A strong economy and record economic growth have added vigor to this year’s holiday shopping season.
U.S. retailers expect a strong 6 to 7 percent increase from last season, and so far the numbers back up their expectations.
U.S. consumer spending increased a healthy 0.6 percent in October, a sign that people’s confidence in the economy is at peak levels.
Also, personal income — an indicator of consumer demand — rose a significant 2.75 percent since May. Last month alone, it jumped 1.3 percent, the largest increase in five years.
“People are feeling very optimistic,” said Annette Henkel, president of Minnesota Retail Merchants Association. “They have jobs and are investing. The economy is strong and people have money in their pockets.”
Retailers are confident they will have a successful selling season, and their confidence has so far rung true, she said.
Part of the buying frenzy will take place online, where consumers attracted by convenience and ultra-competitive prices are spending more than ever.
Henkel expects online sales to account for 10 percent of total holiday purchases this year, up from 5 percent last year.
She said most retailers see e-commerce as a way to expand sales, but other smaller businesses are scared by the Internet.
But overall, the Internet should help provide information about products and expand sales internationally.
“Sales so far have been brisk, and we expect that to continue,” said Joy Harris, a Best Buy spokeswoman.
Harris said people tend to spend more on the holidays.
The season’s hot ticket items so far are DVD players, digital cameras and TVs, and computers — all sold by Eden Prairie-based Best Buy, a leading seller of digital technology and consumer electronics.
But while most agree that traditional and online retailers will rake in record amounts, some differ over what is driving the spending spree.

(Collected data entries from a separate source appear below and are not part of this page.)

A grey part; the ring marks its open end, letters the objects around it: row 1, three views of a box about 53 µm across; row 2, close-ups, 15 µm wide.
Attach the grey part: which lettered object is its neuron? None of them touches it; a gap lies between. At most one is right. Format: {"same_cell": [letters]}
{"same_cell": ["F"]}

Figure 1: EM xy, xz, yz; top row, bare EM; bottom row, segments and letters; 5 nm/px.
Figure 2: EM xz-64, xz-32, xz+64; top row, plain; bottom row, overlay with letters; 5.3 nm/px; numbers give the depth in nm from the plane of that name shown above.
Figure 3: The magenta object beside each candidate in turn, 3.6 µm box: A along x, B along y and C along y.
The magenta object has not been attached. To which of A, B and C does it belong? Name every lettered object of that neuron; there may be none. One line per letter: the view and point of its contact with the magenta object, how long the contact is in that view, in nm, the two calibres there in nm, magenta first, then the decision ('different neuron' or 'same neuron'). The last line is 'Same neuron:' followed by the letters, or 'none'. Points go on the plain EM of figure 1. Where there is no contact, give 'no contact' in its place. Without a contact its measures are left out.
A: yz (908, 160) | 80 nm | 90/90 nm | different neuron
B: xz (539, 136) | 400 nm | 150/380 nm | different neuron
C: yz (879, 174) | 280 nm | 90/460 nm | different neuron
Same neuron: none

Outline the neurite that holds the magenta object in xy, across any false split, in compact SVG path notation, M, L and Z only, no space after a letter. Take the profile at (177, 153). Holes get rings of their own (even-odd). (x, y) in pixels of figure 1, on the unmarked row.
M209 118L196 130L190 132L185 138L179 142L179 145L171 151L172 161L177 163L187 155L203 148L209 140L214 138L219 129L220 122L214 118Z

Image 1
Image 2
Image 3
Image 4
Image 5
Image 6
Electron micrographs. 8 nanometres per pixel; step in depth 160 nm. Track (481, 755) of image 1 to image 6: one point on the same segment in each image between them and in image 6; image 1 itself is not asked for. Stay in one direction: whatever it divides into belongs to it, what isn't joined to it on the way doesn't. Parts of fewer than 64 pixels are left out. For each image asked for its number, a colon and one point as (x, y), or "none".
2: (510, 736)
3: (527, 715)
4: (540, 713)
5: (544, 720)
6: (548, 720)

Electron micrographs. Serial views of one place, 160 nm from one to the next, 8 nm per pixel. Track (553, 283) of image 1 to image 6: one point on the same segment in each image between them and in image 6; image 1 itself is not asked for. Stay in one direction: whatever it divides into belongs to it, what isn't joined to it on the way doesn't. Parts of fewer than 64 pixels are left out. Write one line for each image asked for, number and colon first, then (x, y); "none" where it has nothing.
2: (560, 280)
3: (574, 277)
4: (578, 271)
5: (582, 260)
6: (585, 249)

A small increase in personal earnings will have a drastic effect on holiday spending, said Vernon Eidman, head of the applied economics department.
“I think the major impact on holiday spending is going to be with people who had healthy stock market gains,” he said. “These are going to be the people doing the big spending.”
A prosperous stock market helps drive consumer confidence, which in turn makes people feel like they can spend more during the holidays.